The clinical examination of MNSI (section B) was positive in 66 patients (52 patients in HVR and 14 patients in HSA) reflecting a global prevalence of DSPN of 75% without significant differences between centres (Table 3); of these, 49 patients (55.7%) had a score ≥ 4 in the questionnaire (section A) and 82 patients (93.2%) had at least one symptom of neuropathy.
Most patients (92.4%) with a diagnosis of DSPN done during hospitalization did not have their condition diagnosed previously. Six patients had a previous diagnosis of DSPN; of these, 4 (66.7%) had a positive MNSI and 2 (33.3%) had a negative one. One of these patients had 11 points in Section A and the other had 3 points.
SWME was abnormal in 25 of the DSPN patients (38%); more patients in HSA presented a positive SWME (71% vs 29%, p = 0.005) (Table 4). One of these 25 patients had a previous diagnosis of DSPN.
The global agreement rate between MNSI and SWME was weak (44.3%). We identified that 25 (28.4%) out of 88 patients had both tests positive (MNSI and SWME), and 14 (15.9%) had both tests negative (Table 5). This agreement rate was significantly higher in HSA than in HVR (61% vs 39%). MNSI score was significantly higher in SWME positive patients, in global group and in HSA (Table 6).
Discussion
This study found that 75% of the hospitalized diabetic patients had DSPN and 92% of these patients were not previously diagnosed.
In Portugal this is the first study to estimate the prevalence of diabetic neuropathy in hospitalized patients. This is a higher percentage than has been described in the outpatients studies.20,21 For instance, Barbosa AP et al reported a prevalence of 32.3% of DSPN, based on signs and symptoms, among outpatients in the north side of the country.20,21 Our result reflects a bias towards older patients, with longer duration of diabetes and with more associated comorbidities in inpatients. However, the inclusion of two different centres in the north of Portugal, with similar inpatient population and with the same prevalence of DSPN in both centres when using MNSI criteria, is a positive aspect of this study.
The number of underdiagnosed cases of neuropathy in this study is alarming. Silva AM et al have already noticed that most inpatients electronic clinic registries lack documentation of vascular complications, particularly microvascular ones.20 Our percentage of underdiagnosed neuropathy, 92% of the cases, can represent either a problem of registry or an omission in the screening of neuropathy in diabetic patients. This study reinforces that hospitalization can be a window of opportunity to screen the neuropathy in the diabetic population and also to educate these patients in order to reduce the number of amputations.

### LISTED RECORDS
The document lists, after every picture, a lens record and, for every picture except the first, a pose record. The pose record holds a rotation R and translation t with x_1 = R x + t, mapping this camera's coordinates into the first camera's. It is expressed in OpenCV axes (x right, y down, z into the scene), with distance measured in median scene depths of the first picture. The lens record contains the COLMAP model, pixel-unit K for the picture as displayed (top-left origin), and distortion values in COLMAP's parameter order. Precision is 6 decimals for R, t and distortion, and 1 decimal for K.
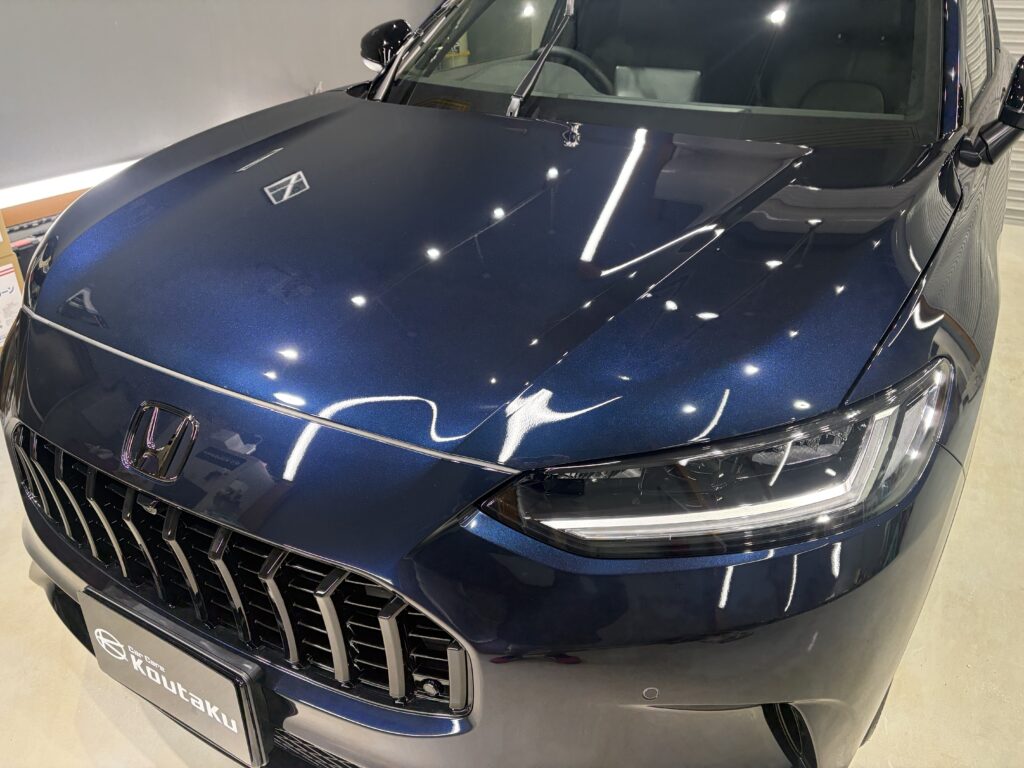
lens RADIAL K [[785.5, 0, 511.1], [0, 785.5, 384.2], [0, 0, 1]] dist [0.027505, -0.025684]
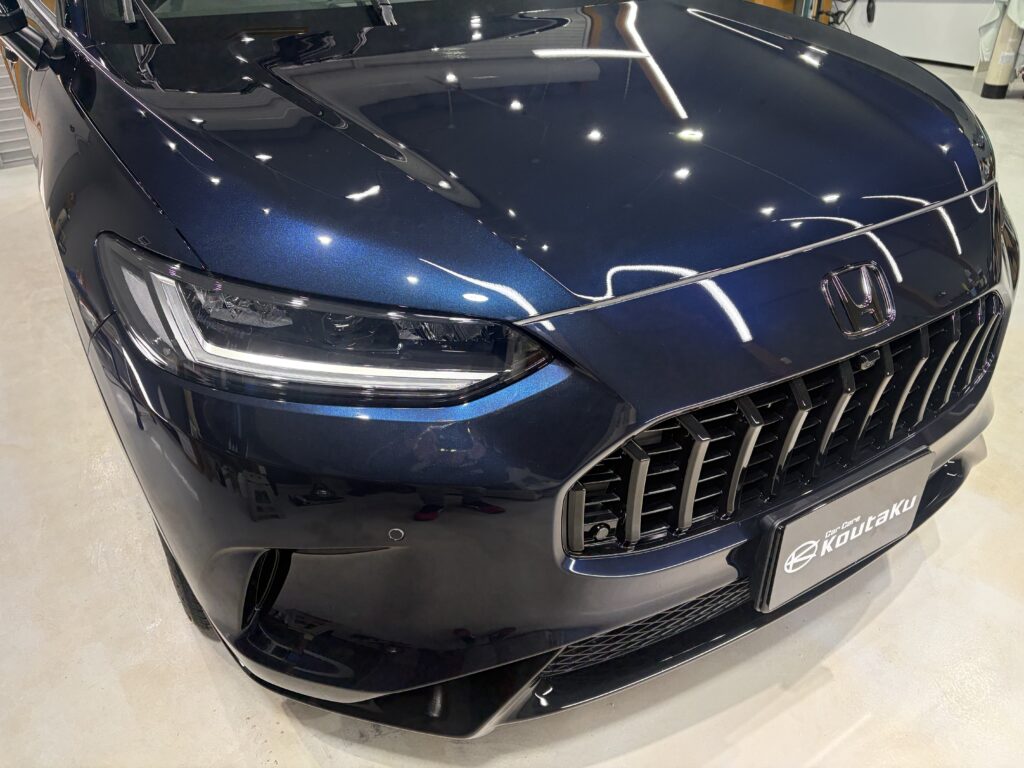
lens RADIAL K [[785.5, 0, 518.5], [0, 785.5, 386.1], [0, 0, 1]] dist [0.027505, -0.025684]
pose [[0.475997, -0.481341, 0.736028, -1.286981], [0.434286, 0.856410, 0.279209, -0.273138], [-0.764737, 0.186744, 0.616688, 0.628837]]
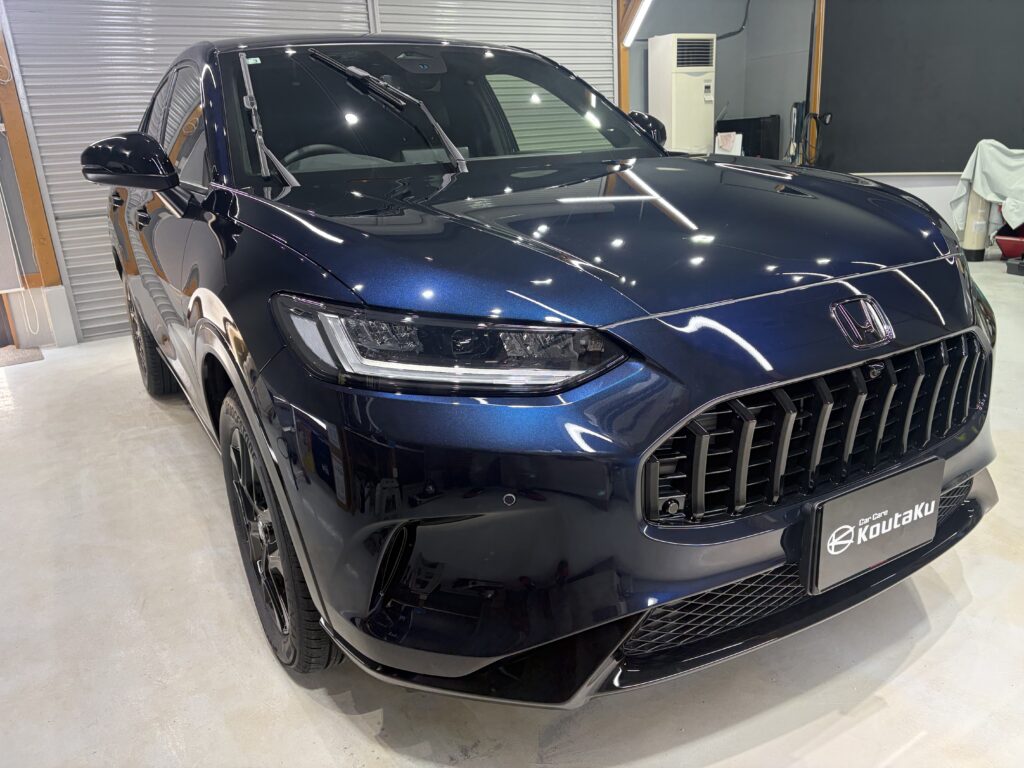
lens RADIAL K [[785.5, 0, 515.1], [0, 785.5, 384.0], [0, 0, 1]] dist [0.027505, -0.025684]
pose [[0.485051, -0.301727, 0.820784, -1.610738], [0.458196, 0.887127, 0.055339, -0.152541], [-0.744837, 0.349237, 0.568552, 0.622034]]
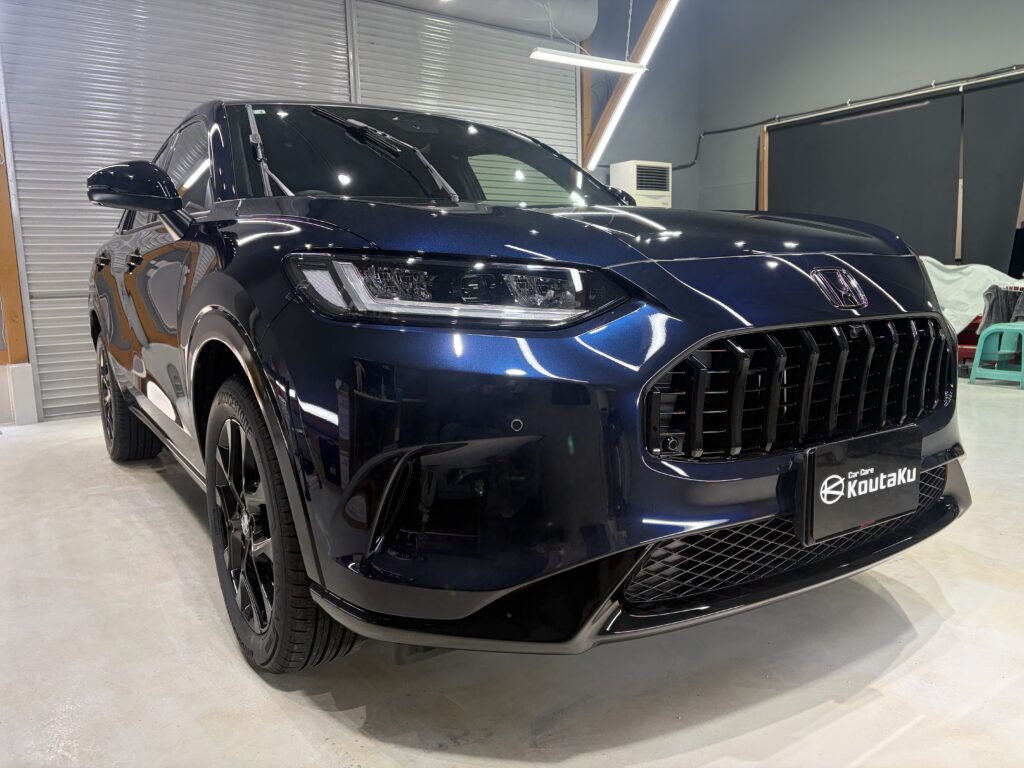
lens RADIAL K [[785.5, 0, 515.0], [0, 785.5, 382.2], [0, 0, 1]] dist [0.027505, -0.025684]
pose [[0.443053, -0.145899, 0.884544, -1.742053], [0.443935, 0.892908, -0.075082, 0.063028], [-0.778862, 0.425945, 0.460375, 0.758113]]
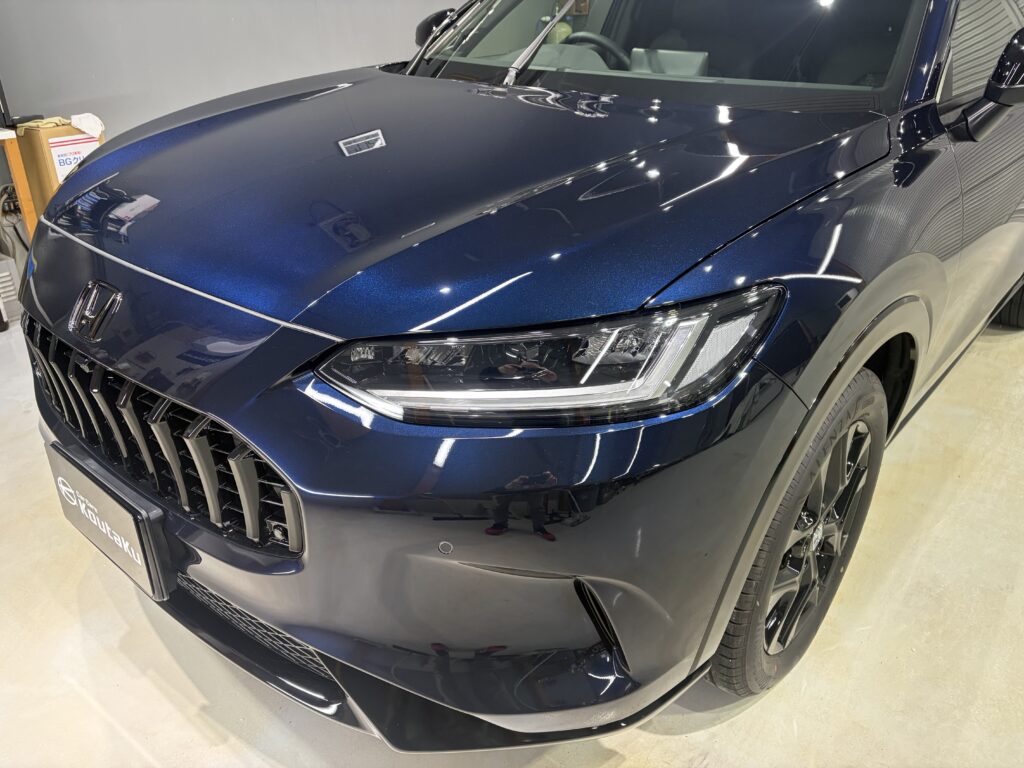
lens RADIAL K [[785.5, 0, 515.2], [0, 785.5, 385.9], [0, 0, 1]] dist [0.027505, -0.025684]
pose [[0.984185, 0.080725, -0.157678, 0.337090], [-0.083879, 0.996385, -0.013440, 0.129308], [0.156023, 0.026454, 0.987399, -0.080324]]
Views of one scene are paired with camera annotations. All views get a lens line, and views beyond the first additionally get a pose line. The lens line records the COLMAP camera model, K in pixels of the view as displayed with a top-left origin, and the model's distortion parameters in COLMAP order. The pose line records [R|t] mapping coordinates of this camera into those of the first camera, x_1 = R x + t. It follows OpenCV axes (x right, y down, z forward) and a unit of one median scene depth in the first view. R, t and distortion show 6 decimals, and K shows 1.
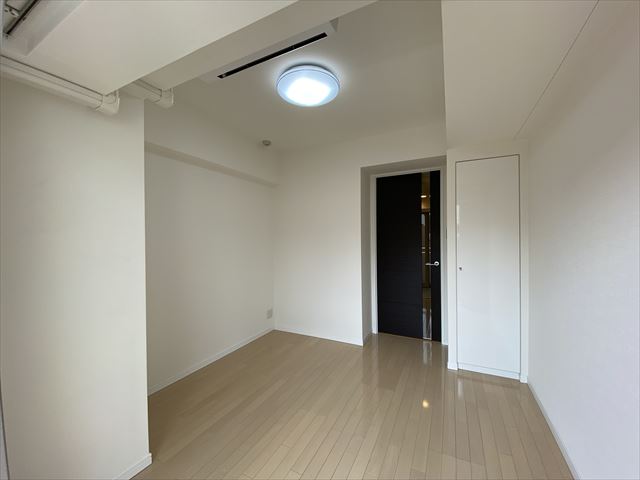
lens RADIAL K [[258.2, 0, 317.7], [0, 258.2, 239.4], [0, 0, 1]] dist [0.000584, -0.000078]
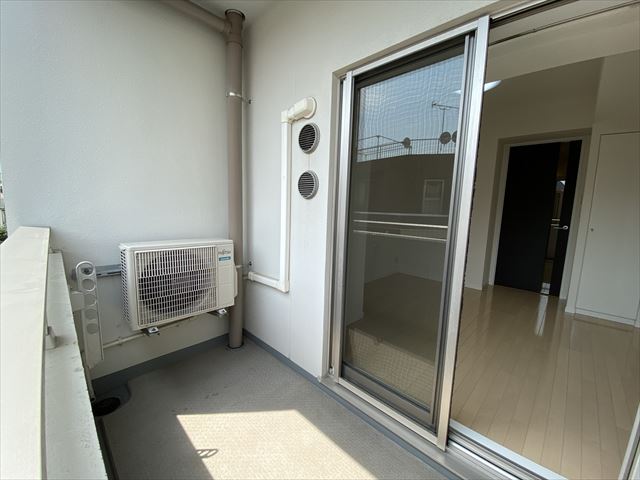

### WHAT THE EXERCISE ASKS
Reproduce the diabetic neuropathy study excerpt from the words "SWME was abnormal" through "HSA (Table 6).", swapping "agreement rate" for "concordance rate" wherever it appears.

### EXERCISE RESPONSE
SWME was abnormal in 25 of the DSPN patients (38%); more patients in HSA presented a positive SWME (71% vs 29%, p = 0.005) (Table 4). One of these 25 patients had a previous diagnosis of DSPN.
The global concordance rate between MNSI and SWME was weak (44.3%). We identified that 25 (28.4%) out of 88 patients had both tests positive (MNSI and SWME), and 14 (15.9%) had both tests negative (Table 5). This concordance rate was significantly higher in HSA than in HVR (61% vs 39%). MNSI score was significantly higher in SWME positive patients, in global group and in HSA (Table 6).